Olten

Die Stadt Olten krempelt die Schüler-Betreuung auf der rechten Aareseite um

In dieser Liegenschaft an der Engelbergstrasse 41 wird der Mittagstisch und die Hausaufgaben-Betreuung konzentriert.

In dieser Liegenschaft an der Engelbergstrasse 41 wird der Mittagstisch und die Hausaufgaben-Betreuung konzentriert.

Der Mittagstisch auf der rechten Aareseite wird in privates Gebäude ausgelagert, die Hausaufgaben-Betreuung stark ausgebaut. Und dies alles ohne Mehrkosten.

Die 37 Oltner Erst- bis Sechstklässler auf der rechten Aareseite, welche bisher in den Schulhäusern Bifang und Säli zu Mittag gegessen haben, müssen sich umgewöhnen: Ab dem neuen Schuljahr 2016/17 werden die beiden Mittagstische aufgelöst und vorerst für ein einjähriges Pilotprojekt in einem privaten Gebäude an der Engelbergstrasse 41 zusammengelegt, das die Stadt zusätzlich zumietet. Das heisst, die Kinder müssen jeweils von ihren Schulhäusern zuerst rund 300 Meter gehen, bevor sie sich für 15 Franken pro Mahlzeit verpflegen können.

Dass die Schüler nicht mehr direkt in ihren Schulhäusern zu Mittag essen, ist für Säli-Schulleiter Stefan Thöni «nicht zwingend erforderlich». Das private Gebäude sei zentral gelegen und der zusätzliche Weg für die Schüler kein Problem. Die von der Stadt angemietete Liegenschaft gegenüber der Friedenskirche ist umzäunt und hat einen Garten mit Rasenfläche und Sitzplatz. Zudem ist das Gebäude gleich in der Nähe des Vögeligartens und eines grossen Rasenfelds. «Für mich ist das eine absolute Top-Lösung», sagt Thöni.

Die Stadt hat mit der Miete der Liegenschaft und mit dem Ausbau des Angebots auch auf Mittwoch zwar Mehrausgaben, diese können aber teilweise mit der Konzentration auf einen Standort wieder reingeholt werden, wie Jan Rechsteiner von der Direktion Bildung und Sport sagt. Statt vier Betreuungspersonen reichen neu deren zwei bis drei aus.

Zusätzlich will die Stadt auf der rechten Aareseite im gleichen Pilotprojekt die Hausaufgaben-Betreuung stark ausbauen und ebenfalls im angemieteten Gebäude zentralisieren. Bisher standen an zwei Nachmittagen zwei 45-Minuten-Lektionen zur Verfügung.

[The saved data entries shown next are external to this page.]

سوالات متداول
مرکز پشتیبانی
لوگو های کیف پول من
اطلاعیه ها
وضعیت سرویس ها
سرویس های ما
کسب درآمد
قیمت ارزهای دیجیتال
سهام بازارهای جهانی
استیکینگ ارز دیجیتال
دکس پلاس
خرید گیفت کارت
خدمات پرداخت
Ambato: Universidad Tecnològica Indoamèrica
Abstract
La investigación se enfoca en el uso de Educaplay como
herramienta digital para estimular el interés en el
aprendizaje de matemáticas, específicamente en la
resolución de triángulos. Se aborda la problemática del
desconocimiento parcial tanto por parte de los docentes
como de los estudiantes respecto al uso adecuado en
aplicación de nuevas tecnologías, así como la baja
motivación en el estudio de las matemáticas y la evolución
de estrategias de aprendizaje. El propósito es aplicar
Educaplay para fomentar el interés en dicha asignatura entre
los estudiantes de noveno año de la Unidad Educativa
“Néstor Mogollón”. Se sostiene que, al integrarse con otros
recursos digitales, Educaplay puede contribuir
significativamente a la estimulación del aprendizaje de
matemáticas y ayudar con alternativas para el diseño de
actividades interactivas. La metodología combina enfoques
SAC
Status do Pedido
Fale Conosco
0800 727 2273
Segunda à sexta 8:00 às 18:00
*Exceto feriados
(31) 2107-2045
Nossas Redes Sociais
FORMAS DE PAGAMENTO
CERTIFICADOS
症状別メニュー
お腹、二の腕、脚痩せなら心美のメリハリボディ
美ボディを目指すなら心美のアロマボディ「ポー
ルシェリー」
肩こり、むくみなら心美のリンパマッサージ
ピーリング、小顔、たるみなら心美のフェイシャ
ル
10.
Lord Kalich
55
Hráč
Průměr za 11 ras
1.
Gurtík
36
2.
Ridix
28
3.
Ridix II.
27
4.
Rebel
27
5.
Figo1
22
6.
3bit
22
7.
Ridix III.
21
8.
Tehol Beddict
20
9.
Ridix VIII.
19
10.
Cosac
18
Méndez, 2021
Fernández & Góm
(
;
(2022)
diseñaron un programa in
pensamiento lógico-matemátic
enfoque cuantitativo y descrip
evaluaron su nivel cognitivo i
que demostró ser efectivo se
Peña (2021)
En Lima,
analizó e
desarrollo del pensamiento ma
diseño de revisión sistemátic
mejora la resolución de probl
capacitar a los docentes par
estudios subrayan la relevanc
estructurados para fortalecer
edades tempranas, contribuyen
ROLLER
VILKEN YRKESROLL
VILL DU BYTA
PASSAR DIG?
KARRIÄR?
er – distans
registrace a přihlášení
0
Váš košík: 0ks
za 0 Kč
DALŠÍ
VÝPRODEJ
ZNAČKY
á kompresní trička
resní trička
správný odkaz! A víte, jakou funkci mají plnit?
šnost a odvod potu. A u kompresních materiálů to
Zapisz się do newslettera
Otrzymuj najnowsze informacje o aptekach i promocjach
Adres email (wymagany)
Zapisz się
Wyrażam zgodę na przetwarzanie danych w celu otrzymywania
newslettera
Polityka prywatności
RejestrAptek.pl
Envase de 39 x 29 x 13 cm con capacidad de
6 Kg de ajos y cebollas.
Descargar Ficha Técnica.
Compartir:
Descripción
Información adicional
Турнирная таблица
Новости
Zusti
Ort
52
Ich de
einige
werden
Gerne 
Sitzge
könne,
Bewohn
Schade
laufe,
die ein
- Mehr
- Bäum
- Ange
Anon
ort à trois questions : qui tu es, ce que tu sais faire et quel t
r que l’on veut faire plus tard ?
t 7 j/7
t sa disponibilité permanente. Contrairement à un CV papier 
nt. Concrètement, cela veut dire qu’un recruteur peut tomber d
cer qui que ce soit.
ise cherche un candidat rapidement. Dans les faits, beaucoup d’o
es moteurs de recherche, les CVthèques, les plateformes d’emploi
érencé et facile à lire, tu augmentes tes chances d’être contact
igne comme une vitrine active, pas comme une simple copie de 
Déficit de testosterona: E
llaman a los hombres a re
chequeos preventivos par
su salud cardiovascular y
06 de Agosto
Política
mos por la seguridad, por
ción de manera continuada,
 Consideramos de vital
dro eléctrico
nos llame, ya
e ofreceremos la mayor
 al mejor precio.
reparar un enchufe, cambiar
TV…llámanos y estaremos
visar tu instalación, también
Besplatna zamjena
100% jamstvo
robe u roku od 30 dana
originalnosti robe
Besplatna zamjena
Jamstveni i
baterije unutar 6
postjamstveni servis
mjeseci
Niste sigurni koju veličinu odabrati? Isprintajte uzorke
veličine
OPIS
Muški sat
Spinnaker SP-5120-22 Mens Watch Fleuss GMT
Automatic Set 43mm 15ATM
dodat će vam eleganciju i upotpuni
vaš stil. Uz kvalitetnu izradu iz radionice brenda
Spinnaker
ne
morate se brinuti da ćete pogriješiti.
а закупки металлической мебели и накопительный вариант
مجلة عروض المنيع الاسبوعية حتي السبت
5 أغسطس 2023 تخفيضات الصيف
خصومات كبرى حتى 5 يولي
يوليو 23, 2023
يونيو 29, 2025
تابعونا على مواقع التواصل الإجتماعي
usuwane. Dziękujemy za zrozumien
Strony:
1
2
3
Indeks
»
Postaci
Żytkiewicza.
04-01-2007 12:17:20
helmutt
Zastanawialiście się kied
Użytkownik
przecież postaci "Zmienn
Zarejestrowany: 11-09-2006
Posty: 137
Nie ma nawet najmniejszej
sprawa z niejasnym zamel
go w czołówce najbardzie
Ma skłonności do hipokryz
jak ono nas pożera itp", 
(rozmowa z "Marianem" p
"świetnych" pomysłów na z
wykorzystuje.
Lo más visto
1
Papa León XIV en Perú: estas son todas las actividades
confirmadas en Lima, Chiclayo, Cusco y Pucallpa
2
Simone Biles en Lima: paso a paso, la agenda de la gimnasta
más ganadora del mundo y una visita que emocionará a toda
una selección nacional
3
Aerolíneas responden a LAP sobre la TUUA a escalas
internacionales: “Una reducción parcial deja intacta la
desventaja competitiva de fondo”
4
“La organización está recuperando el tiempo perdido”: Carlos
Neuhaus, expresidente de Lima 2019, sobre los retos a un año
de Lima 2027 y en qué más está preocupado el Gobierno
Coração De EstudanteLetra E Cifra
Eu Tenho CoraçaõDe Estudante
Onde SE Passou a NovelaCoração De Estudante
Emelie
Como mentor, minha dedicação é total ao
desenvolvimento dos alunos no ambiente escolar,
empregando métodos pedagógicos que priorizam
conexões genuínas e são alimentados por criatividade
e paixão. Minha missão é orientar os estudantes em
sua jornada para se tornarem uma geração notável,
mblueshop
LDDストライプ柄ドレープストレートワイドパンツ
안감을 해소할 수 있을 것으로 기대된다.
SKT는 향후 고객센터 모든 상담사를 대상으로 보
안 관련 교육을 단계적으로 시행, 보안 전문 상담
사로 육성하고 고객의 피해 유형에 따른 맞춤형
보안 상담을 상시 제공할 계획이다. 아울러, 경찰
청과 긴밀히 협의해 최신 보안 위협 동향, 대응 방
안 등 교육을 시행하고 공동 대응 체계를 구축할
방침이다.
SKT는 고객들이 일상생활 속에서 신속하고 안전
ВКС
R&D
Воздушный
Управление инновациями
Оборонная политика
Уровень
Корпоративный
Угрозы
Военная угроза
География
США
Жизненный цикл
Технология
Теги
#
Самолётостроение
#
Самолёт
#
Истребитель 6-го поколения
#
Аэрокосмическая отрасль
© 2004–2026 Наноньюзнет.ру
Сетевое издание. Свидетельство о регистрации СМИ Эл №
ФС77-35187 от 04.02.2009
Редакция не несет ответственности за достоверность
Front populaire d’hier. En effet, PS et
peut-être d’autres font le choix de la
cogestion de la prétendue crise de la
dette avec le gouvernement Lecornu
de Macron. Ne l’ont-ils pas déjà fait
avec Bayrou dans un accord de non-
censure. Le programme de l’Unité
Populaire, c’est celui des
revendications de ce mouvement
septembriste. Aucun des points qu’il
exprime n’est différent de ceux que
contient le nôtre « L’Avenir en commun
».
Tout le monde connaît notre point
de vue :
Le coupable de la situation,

Neu gibt es von Montag bis Freitag ein betreutes Angebot von 13.30 bis 18 Uhr mit jeweils 45-Minuten-Modulen, die für 9 Franken buchbar sind. Dieser Ausbau soll möglichst kostenneutral über die Bühne gehen: Weil die Betreuung der Schüler nicht mehr durch Lehrer, sondern nur noch durch Studenten oder pädagogisch ausgebildete Leute ausgeführt wird, gibt es bei den Personalkosten ebenfalls geringere Ausgaben, heisst es bei der Stadt. Auch darin sieht Schulleiter Thöni kein Problem: «Es handelt sich hier nicht um Nachhilfe, sondern um einen Ort, wo Schüler betreut ihre Hausaufgaben machen können.» Dafür sei es nicht unbedingt nötig, von Lehrern beaufsichtigt zu werden.

In derselben Liegenschaft an der Engelbergstrasse 41 werden ab August 2017 weitere Räume zur Verfügung stehen. Die Stadt plant dort nach einer Bedürfnisabklärung, eine Frühbetreuung ab 6.30 Uhr für Schüler einzuführen, wo sie frühstücken und sich auf die Schule vorbereiten können, die um 7.45 Uhr beginnt. Zudem ist die Stadt daran, ein Konzept für die sprachliche Frühförderung als «Spielgruppe plus» für Kinder ohne deutsche Muttersprache auszuarbeiten. Die Tarife wären einkommensabhängig. Auch dies würde in den zusätzlich angemieteten Räumen in derselben Liegenschaft möglich sein. Ob das erwähnte Pilotprojekt weitergeführt und -entwickelt wird, entscheidet die Stadt Anfang 2017.